Jakarta – Badan Gizi Nasional (BGN) mengambil langkah tegas dalam pelaksanaan program Makan Bergizi Gratis (MBG). Sebanyak 1.999 dapur Satuan Pelayanan Pemenuhan Gizi (SPPG) di berbagai daerah untuk sementara waktu ditutup karena belum mendaftarkan Sertifikat Laik Higiene Sanitasi (SLHS).
Kepala BGN Sudaryono atau yang akrab disapa Mas Dar menegaskan, pemenuhan standar higiene dan sanitasi menjadi persyaratan wajib bagi setiap dapur yang menjalankan program MBG.
Menurutnya, sertifikasi tersebut diperlukan untuk memastikan proses penyediaan makanan bagi penerima manfaat memenuhi standar kebersihan dan keamanan yang telah ditetapkan.
“Sebagaimana publik ketahui, syarat SLHS, sertifikasi laik higiene, dan sanitasi menjadi satu syarat mutlak dalam penyelenggaraan dapur yang menyelenggarakan Makan Bergizi Gratis,” ujar Mas Dar.
Sudaryono mengatakan BGN masih terus melakukan penyisiran dan verifikasi terhadap puluhan ribu dapur SPPG yang menjadi bagian dari program MBG.
Dari total 27.485 dapur, hasil penyisiran sementara menetapkan sebanyak 27.022 dapur. Kemudian, berdasarkan data terbaru hasil koordinasi BGN dengan Kementerian Kesehatan per 7 September 2026 pukul 17.00 WIB, terdapat 1.999 dapur yang diketahui belum mendaftarkan SLHS ke Dinas Kesehatan di wilayah masing-masing.
Sudaryono menekankan bahwa persoalan tersebut bukan karena dapur telah mendaftar tetapi belum memenuhi persyaratan.
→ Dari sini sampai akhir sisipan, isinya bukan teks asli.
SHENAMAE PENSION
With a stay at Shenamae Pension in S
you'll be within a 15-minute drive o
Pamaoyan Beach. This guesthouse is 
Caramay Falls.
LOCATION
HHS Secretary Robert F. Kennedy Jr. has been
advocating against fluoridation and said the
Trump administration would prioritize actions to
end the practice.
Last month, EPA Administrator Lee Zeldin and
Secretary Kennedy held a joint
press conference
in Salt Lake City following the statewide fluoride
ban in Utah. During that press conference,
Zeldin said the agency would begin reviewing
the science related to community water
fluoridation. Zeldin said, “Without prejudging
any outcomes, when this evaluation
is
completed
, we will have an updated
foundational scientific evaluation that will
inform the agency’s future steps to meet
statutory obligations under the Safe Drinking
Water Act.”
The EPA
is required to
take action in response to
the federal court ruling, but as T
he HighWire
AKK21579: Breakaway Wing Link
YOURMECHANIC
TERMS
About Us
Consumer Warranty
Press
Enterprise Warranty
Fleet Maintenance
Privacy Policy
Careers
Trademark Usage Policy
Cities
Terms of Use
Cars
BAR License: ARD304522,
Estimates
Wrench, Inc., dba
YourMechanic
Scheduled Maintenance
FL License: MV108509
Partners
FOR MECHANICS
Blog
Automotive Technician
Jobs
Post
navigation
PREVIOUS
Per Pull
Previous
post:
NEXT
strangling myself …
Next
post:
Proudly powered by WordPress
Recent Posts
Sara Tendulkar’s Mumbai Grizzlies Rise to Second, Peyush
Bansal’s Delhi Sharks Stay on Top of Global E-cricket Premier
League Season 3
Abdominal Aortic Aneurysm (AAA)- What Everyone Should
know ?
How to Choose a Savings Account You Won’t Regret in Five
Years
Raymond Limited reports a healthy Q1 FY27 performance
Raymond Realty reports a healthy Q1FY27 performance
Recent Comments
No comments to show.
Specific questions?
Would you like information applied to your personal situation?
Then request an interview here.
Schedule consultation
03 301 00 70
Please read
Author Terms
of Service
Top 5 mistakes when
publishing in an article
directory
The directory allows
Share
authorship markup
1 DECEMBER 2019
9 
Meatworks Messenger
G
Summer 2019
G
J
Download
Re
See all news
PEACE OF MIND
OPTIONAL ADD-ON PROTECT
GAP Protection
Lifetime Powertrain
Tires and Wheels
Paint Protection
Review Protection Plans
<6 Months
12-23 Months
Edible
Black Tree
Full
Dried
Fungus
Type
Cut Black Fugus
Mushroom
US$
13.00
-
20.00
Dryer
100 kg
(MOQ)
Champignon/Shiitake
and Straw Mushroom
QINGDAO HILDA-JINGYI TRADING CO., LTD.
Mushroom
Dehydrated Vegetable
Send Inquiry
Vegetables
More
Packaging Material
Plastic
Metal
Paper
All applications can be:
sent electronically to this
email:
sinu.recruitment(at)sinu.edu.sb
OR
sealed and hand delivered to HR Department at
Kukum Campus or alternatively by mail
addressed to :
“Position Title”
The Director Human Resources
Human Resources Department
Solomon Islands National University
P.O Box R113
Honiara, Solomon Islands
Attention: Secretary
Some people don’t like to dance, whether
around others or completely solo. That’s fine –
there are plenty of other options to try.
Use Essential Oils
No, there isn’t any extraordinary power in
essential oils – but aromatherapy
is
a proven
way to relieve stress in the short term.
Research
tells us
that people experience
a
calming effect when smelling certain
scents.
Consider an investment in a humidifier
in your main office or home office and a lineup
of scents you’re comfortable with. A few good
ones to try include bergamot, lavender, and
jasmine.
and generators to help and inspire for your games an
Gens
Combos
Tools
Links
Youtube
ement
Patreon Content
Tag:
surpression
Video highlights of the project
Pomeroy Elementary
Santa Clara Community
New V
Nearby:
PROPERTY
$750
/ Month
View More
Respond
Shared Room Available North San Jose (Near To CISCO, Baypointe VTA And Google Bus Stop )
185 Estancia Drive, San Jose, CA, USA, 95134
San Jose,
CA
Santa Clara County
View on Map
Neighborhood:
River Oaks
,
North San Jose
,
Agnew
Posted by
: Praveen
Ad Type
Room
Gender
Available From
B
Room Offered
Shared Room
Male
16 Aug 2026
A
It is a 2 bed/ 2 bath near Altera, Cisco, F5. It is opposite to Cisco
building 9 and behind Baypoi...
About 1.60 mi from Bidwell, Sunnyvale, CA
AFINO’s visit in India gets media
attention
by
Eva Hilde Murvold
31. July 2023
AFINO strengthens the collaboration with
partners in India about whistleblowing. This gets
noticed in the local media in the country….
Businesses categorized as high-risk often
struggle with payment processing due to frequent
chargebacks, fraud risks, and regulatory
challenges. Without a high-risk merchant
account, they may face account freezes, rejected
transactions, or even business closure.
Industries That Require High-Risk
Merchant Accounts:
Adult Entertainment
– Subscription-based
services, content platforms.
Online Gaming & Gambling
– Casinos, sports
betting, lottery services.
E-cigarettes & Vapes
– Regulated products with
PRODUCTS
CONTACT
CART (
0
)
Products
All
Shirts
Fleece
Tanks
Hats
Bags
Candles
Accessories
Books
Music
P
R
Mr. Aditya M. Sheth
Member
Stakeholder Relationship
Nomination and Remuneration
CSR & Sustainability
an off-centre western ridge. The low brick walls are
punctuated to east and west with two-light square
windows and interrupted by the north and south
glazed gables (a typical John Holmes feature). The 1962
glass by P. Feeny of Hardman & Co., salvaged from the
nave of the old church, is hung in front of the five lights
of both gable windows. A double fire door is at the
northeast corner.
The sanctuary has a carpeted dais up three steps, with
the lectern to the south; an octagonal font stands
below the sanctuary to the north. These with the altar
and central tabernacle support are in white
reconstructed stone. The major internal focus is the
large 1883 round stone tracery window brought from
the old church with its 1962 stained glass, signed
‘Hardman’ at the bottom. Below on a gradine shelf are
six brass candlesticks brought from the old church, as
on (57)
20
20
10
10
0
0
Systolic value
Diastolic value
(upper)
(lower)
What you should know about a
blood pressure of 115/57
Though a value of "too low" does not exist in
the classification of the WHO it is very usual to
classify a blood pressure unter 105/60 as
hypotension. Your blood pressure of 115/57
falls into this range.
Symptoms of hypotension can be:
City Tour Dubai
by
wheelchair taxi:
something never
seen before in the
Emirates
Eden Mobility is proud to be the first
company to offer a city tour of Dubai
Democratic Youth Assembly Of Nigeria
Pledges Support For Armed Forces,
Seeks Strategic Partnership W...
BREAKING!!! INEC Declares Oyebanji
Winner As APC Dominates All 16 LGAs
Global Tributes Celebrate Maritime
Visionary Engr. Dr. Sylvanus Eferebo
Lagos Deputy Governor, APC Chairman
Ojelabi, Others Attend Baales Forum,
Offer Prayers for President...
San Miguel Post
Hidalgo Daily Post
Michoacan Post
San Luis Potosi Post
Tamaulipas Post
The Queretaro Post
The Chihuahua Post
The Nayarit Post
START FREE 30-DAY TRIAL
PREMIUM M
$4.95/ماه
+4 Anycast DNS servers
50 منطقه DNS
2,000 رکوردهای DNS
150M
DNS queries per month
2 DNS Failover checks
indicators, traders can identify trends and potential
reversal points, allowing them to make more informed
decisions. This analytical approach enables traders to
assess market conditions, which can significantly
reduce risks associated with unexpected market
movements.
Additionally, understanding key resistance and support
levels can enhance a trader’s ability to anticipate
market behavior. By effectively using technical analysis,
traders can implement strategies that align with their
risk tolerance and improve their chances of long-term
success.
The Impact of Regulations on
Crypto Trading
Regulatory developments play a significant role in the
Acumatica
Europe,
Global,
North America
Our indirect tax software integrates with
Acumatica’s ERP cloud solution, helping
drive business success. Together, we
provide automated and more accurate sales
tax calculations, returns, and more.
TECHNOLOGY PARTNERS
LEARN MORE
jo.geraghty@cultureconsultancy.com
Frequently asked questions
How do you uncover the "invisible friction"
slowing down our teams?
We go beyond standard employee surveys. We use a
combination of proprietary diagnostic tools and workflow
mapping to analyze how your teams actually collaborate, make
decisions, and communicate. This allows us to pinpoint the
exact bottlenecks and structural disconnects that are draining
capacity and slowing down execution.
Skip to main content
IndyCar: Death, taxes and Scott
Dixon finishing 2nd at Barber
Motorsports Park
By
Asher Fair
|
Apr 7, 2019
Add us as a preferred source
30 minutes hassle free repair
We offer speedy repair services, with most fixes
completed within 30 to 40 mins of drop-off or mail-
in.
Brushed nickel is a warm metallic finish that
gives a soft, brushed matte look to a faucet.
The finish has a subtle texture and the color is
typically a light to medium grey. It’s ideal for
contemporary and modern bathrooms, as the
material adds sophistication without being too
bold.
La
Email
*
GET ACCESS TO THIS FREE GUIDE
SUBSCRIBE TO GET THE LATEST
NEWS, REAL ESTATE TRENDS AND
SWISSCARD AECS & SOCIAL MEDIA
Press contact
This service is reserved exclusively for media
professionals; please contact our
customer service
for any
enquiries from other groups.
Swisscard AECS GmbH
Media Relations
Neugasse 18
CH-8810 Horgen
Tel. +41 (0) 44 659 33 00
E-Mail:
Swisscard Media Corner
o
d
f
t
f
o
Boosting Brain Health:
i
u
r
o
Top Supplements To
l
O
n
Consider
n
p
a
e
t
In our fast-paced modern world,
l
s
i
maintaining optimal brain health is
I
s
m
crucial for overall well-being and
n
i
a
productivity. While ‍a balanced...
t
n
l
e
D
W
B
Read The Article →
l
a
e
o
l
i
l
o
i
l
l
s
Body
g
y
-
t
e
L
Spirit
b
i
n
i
Sebaliknya, ribuan dapur tersebut disebut sama sekali belum melakukan proses pendaftaran.
“Dapur-dapur sebanyak 1.999 ini tidak melakukan pendaftaran SLHS di Dinas Kesehatan masing-masing. Artinya, bukan mendaftar lalu syaratnya tidak dipenuhi, melainkan tidak melakukan pendaftaran sama sekali,” tegasnya.
BGN Tutup 1.999 Dapur
Setelah melakukan konfirmasi serta evaluasi secara bertahap, BGN akhirnya memutuskan menghentikan sementara operasional 1.999 dapur SPPG tersebut.
Penutupan dilakukan agar BGN dapat melakukan investigasi lebih lanjut terhadap masing-masing dapur yang belum mendaftarkan SLHS.
Adapun 1.999 dapur SPPG yang ditutup sementara tersebar dalam tiga wilayah, dengan rincian sebagai berikut:
- Wilayah 1: 351 dapur SPPG
- Wilayah 2: 1.417 dapur SPPG
- Wilayah 3: 231 dapur SPPG
“Pada hari ini saya nyatakan 1.999 dapur SPPG ini saya tutup untuk kemudian kami lakukan investigasi,” pungkasnya.
BGN menyatakan kebijakan tersebut merupakan bagian dari upaya memastikan penyelenggaraan MBG berjalan sesuai standar. Penutupan dan investigasi dilakukan untuk menjaga kualitas makanan, keamanan gizi, serta keselamatan seluruh penerima manfaat program MBG di Indonesia.